The stock price of social media giant Meta Platforms (NASDAQ: META), the parent company of Facebook, is soaring after the firm announced fourth-quarter results that exceeded analysts’ expectations.
Indeed, the results indicate that Meta achieved most of the goals outlined by CEO Mark Zuckerberg as part of the “year of efficiency” initiative announced in February 2023. Under this strategy, Meta implemented layoffs and other spending cuts, leading to a remarkably successful effort to reverse the previous year’s revenue declines and share price weakness.
Regarding its share price, the company closed on Friday, February 2, 2024, with a 20% gain within 24 hours, closing at $474.99. On a year-to-date basis, the equity has surged almost 40%.
The recent uptick in the stock price has propelled Meta’s market capitalization to reach $1.21 trillion, following a single-day inflow of $205.3 billion. According to Bloomberg data, this inflow represents the largest market capitalization gain in a single day for any stock.

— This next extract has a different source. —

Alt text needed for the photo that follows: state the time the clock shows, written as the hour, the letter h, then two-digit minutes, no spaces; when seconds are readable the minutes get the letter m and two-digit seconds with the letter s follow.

According to the data, other notable single-day gains include Apple (NASDAQ: AAPL), which saw an inflow of $190.9 billion on November 10, 2022, and Amazon’s (NASDAQ: AMZN), which ranked third at $190.8 billion on February 4, 2022. Semiconductor giant NVIDIA Corporation (NASDAQ: NVDA) recorded the fourth-highest gains in history at $184.1 billion on May 25, 2023.
Meta’s strong stock performance follows positive Q4 2023 results, with adjusted earnings per share (EPS) of $5.33 on revenue of $40.11 billion, surpassing analyst expectations. The company increased its stock buyback by $50 billion.
In Q4, Meta’s advertising revenue reached $38.7 billion, beating the expected $37.8 billion, and Facebook’s daily active users totaled 2.11 billion, exceeding the anticipated 2.07 billion. Ad impressions rose by 21%, while the average ad price fell by 2%.
Meta’s Reality Labs reported a loss of $4.65 billion, up from $4.3 billion last year, but surpassed revenue expectations at $1.07 billion, beating the expected $812 million.
Despite a 6% YoY growth in Facebook daily active users to over 2.1 billion, Meta will no longer report Facebook user numbers, emphasizing its focus on the larger family of apps with an average of 3.19 billion daily active people in December.
Meta CEO Mark Zuckerberg revealed that Threads, Meta’s competitor to X (formerly Twitter), has reached 130 million monthly active users, indicating growth.
Looking ahead to 2024, Meta plans significant investments in artificial intelligence (AI), with expected capital expenditures between $30 billion and $37 billion. The company also declared its first-ever cash dividend of $0.50 per share and a $50 billion share buyback, aiming to reward shareholders but facing criticism for potentially inflating stock prices without substantial business improvements.
With approximately 350 million shares, Zuckerberg could earn around $700 million in the first year if Meta maintains consistent dividend payouts.
Elsewhere, based on META’s stock performance in the last three months, 40 Wall Street analysts at TipRanks have provided 12-month price targets for the equity. According to the analysts ‘ consensus, the average 12-month price target for Meta Platforms stands at $513.63. This figure is derived from a high forecast of $575 and a low forecast of $400.
The average price target reflects an 8.13% change from the last recorded price of $474.99. This suggests an overall positive outlook among analysts, as the consensus anticipates a notable increase in Meta Platforms’ valuation over the next year.
The analysts are resoundingly bullish on Meta Platforms, as evidenced by their strong buy rating. Of the 40 analysts, 37 recommend buying META shares.
This collective confidence may be attributed to various factors, including Meta’s strategic initiatives, product developments, and overall performance.